In questo giorno il Kohèn Gadòl doveva
fare cinque tevilòt e doveva lavare
mani e piedi dieci volte…”. I kohanìm lavavano mani e piedi dal kiyòr, che era una conca-lavabo di
bronzo a forma di emisfero con dei fori sulla parte inferiore dove vi erano dei
rubinetti. Si posava su una base e aveva un circonferenza di nove amòt (nove cubiti, equivalenti a circa
4,50 metri). Il kiyòr si trovava tra
il mizbèach (altare) e la facciata
del Bet Hamikdàsh.
Onkelos (I secolo E.V.), che tradusse la Torà in lingua aramaica,
scrisse che il kiyòr fu costruito con
gli specchi delle donne “che venivano a pregare” all’entrata del Mishkàn (il tabernacolo mobile nel
deserto).
R.
Avraham ibn ‘Ezra (Spagna,
1089-1167) nel suo commento scrive che vi erano in Israele numerose donne pie
che rinunciarono agli specchi e a farsi belle e che venivano di giorno in
giorno all’entrata del Mishkàn non
solo a pregare ma anche a sentire gli insegnamenti delle mitzvòt.
Rashì (Francia, 1040-1105) nel suo commento cita un midràsh di rabbi Tanchumà nel quale è scritto che le donne israelite avevano degli
specchi che usavano quando volevano adornarsi. Moshè non voleva accettare
questi specchi perché erano fatti per aiutare le donne ad attrarre i mariti. Il
Santo Benedetto disse a Moshè di accettare il dono degli specchi, che erano più
graditi di tutte le altre donazioni perché grazie a questi specchi le donne
israelite furono in grado di avere tanti bambini. Il kiyòr nel Bet Hamikdàsh era
anche uno strumento per portare la pace in famiglia quando la moglie era stata sospettata
dal marito di aver commesso adulterio.

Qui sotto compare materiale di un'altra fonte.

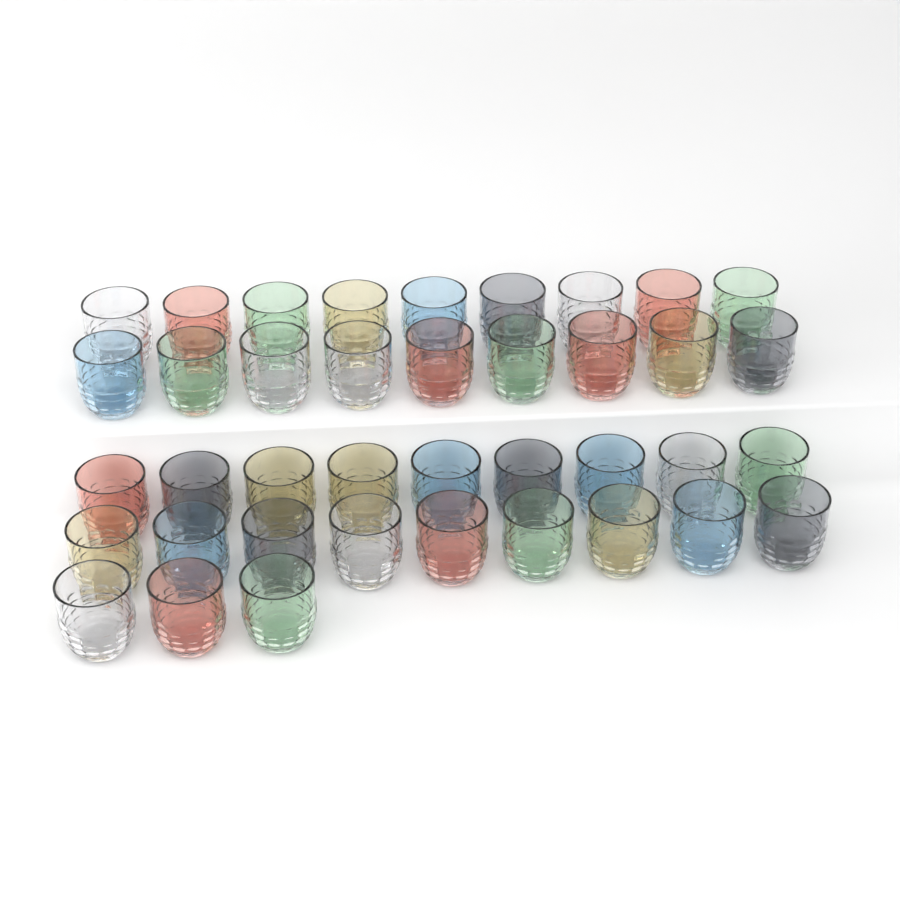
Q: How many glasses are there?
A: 39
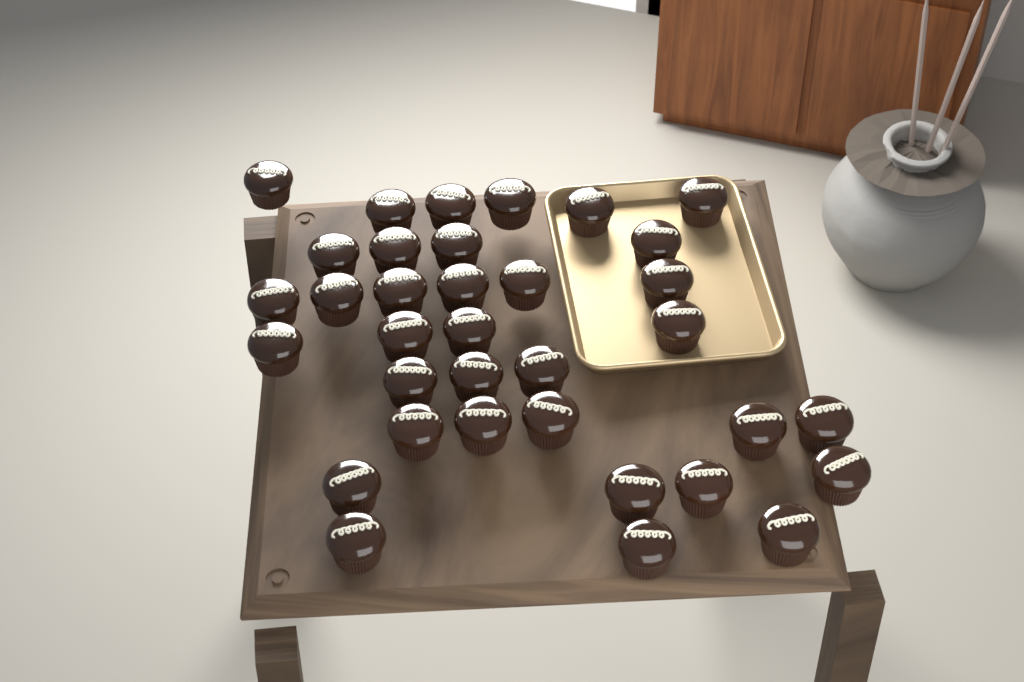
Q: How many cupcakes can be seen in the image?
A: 35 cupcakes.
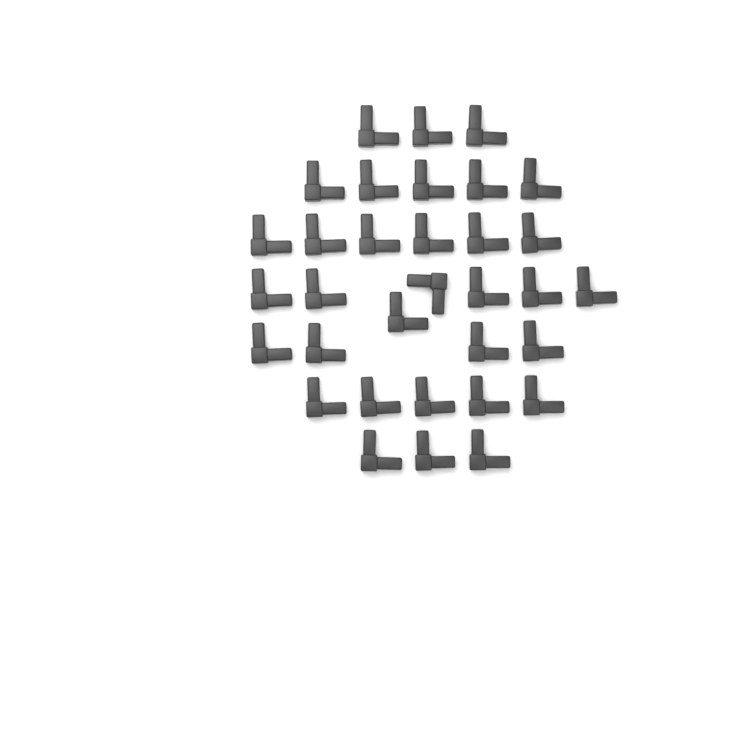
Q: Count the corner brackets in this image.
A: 33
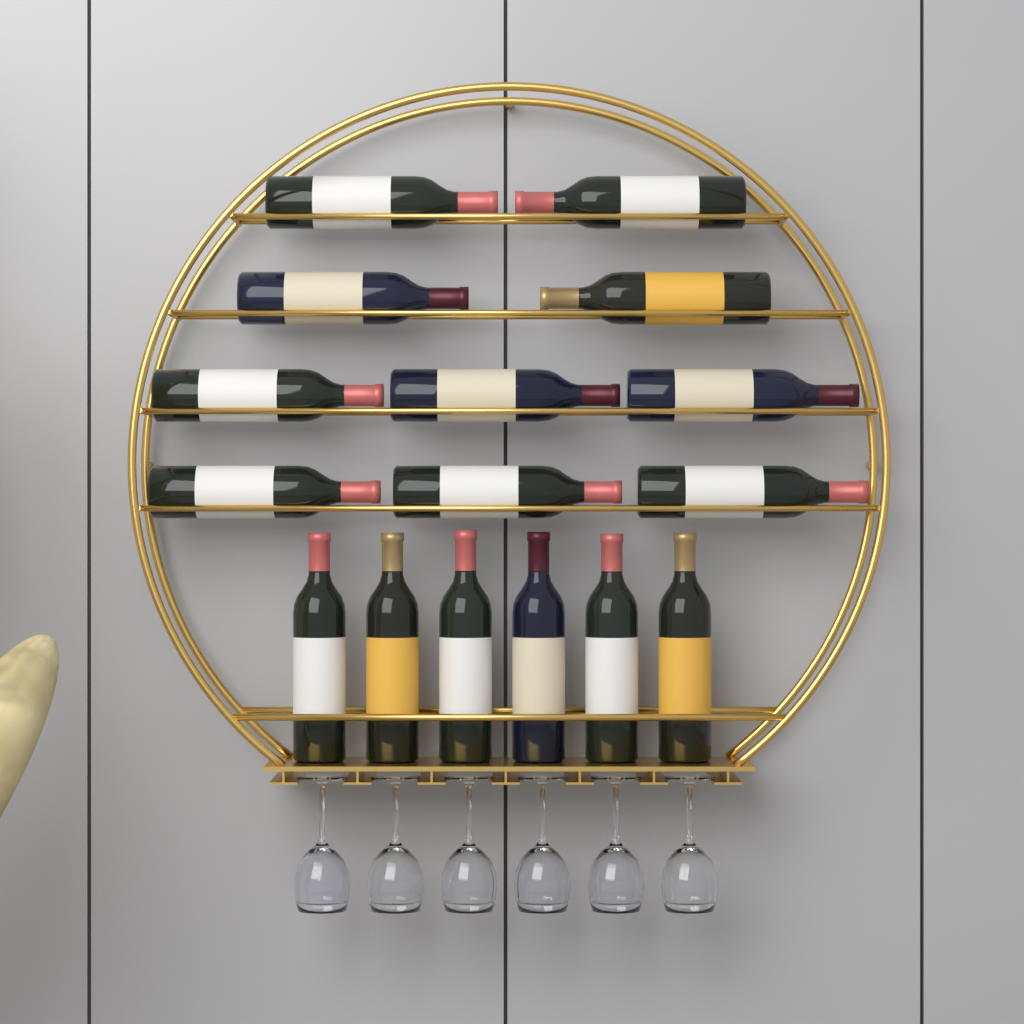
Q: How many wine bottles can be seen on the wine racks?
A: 16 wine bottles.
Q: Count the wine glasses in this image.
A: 6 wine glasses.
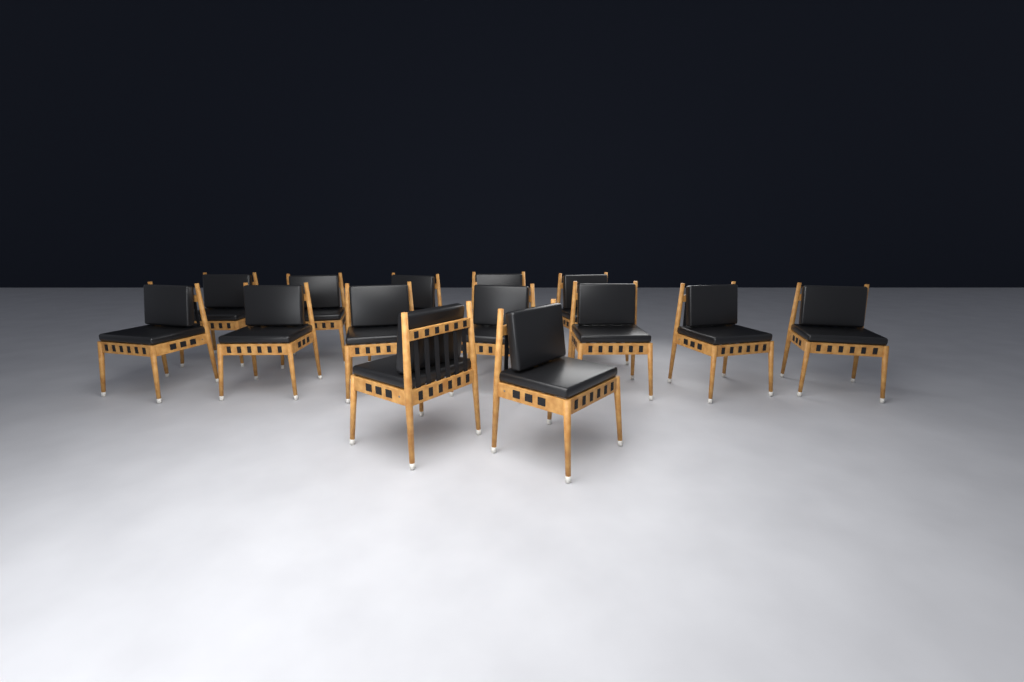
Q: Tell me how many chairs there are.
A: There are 14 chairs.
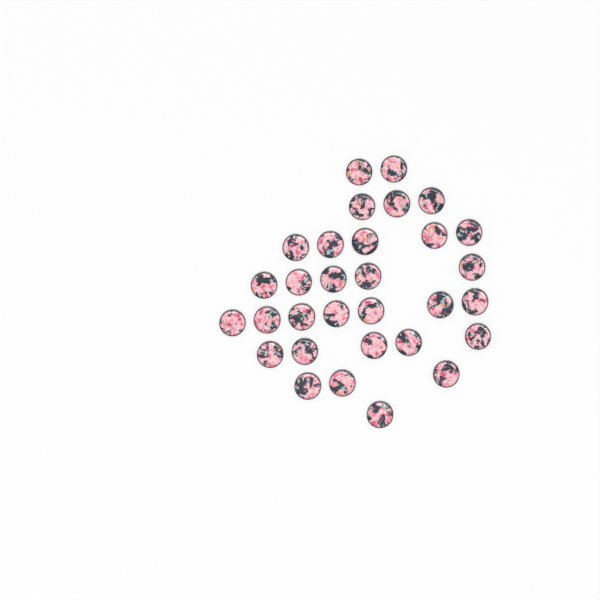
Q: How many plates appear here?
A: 31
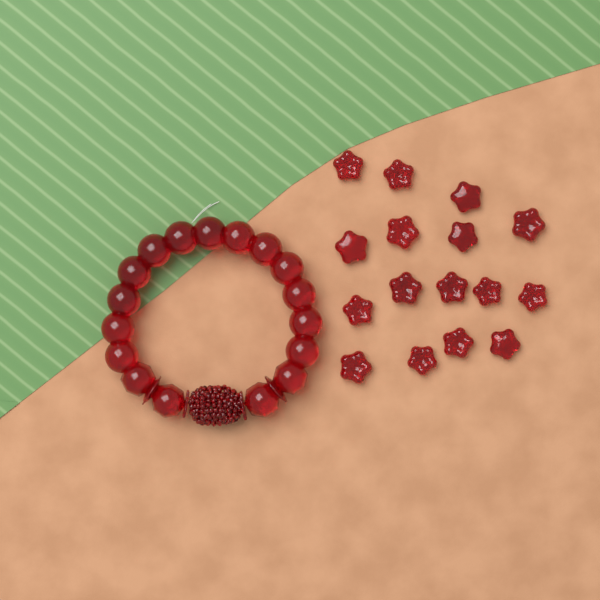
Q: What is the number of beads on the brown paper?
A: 16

L’acqua del kiyòr serviva a dimostrare che la donna che la beveva e non subiva
alcun danno fisico, era sincera e fedele.
R. Efraim
Luntschitz (Polonia, 1550-1619,
Praga) nel suo commento Kelì Yakàr,
osserva che vi è un parallelismo tra gli specchi di bronzo e il kiyòr. Gli specchi mettevano in evidenza
se le donne erano belle o meno, e l’acqua del kiyòr serviva a mettere in evidenza se erano fedeli al marito.
R.
Ovadyà Sforno (Cesena, 1475-1550,
Bologna) commenta che il kiyòr non
faceva parte degli oggetti per i quali era stato usato il bronzo donato da tutto
il popolo. Per la costruzione del Mishkàn
e per i vestimenti dei kohanìm il
popolo aveva donato tanti materiali tra i quali oro, argento e bronzo, lana,
lino e pelli. Per il kiyòr è invece
scritto che Betzalèl, il principale architetto del Mishkàn, “Fece la conca di bronzo e il piedestallo pure di bronzo,
servendosi degli specchi delle donne che si assembravano all’entrata della
tenda della radunanza” (Shemòt,
38:8).
R. Shabbetai Bass (Polonia, 1641-1718, Prussia) nel suo commento Siftè Chakhamìm a quello di Rashì, fa
notare la stranezza del fatto che Moshè non volesse accettare il dono degli
specchi perché servivano a destare l’istinto naturale. Egli fa notare che Moshè
aveva accettato la donazione di gioielli che dovevano essere ancor meno graditi
come il kumàz, alludendo al fatto che
era una cintura di castità. Egli spiega che vi era una notevole differenza tra
i gioielli come orecchini, anelli e kumàz,
che erano d’oro, perché vennero fusi. Il metallo degli specchi di bronzo non
venne fuso e fu usato così com’era per costruire il kiyòr.